Gary Robinson is president of E.M. Sciences Ltd, a management consulting firm formed in 1975 to meet the needs of project-oriented businesses.  Specific services include organization development and culture change, management training and coaching, collaborative project planning, work redesign, team building and project partnering processes, project management critique, strategic planning, conflict resolution and continuous productivity and quality improvement.  The purpose of his consulting is to increase the productivity of teams, organizations, and managers in ways that will also improve the quality of working life for people in the organization.

Gary has a M.Sc. in Engineering and a M.Sc. in Organization Development.  Partly as a result of his first career as an engineering manager, most of his work is done with projects or with companies whose services and products are delivered as projects.  His clients in Canada, the United States, England, Australia, India and Korea have included engineering companies, architectural firms, contractors, manufacturers, federal and provincial governments and crown corporations, city governments, high tech research and development firms, software design companies, oil companies, universities, hospitals, community agencies, and a variety of voluntary organizations.

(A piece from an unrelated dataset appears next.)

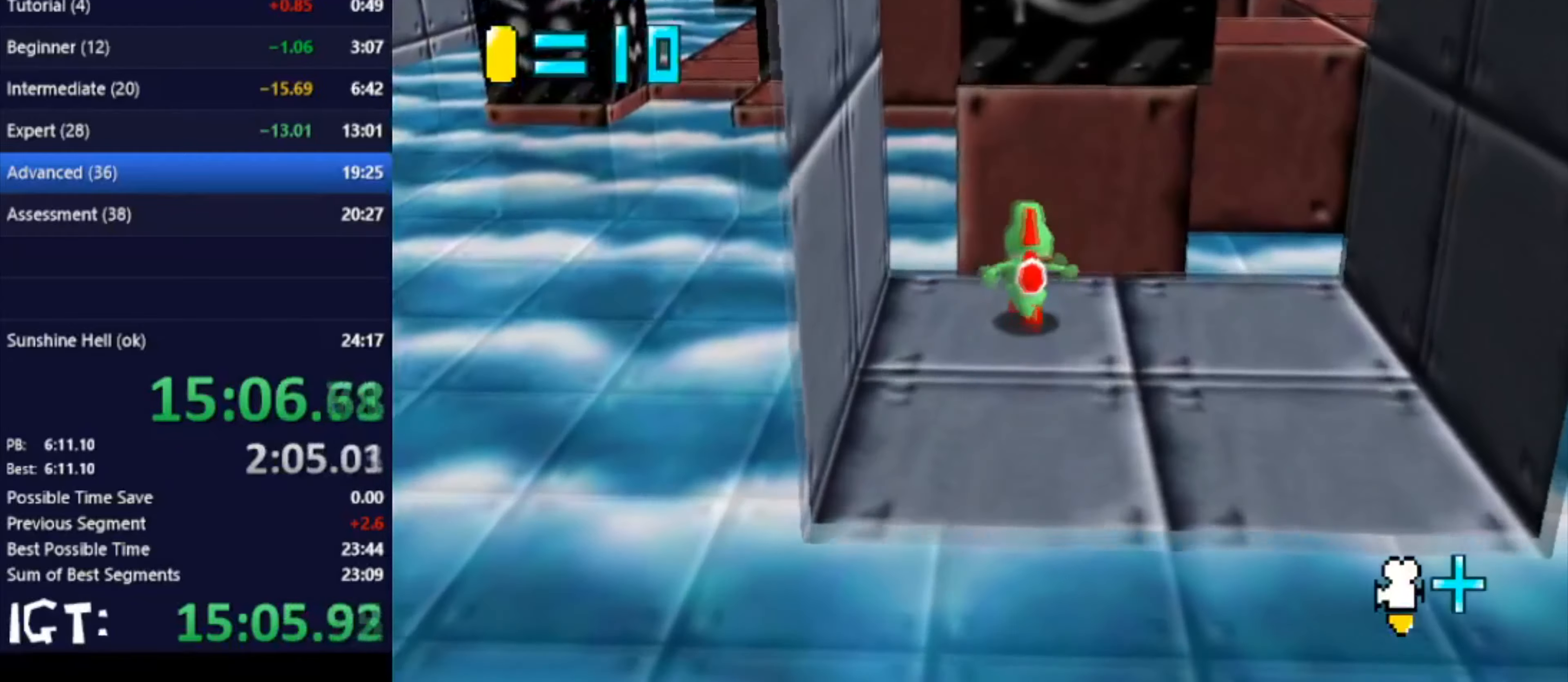
Gameplay with a controller (Nintendo layout); each line is a JSON object with the inputs held at the frame after it. "events" lists button and stick changes between this image and that frame as [ms after this image, input, new state], when the widget could be followed in between. Not read: A B L3 R3 Y Z.
{"buttons": [], "left_stick": "up", "events": []}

He is a Registered Professional Organization Development consultant (RODP) in the International Organization Development Institute, a member of the Project Management Institute, and a Professional Engineer with the Association of Professional Engineers of B.C

REGISTRATION

Registration is required, and is now open. Those PDFs successfully registered will receive a confirmation email from the PDFO within one week prior to the session. Please note that lunch will not be provided as part of this session.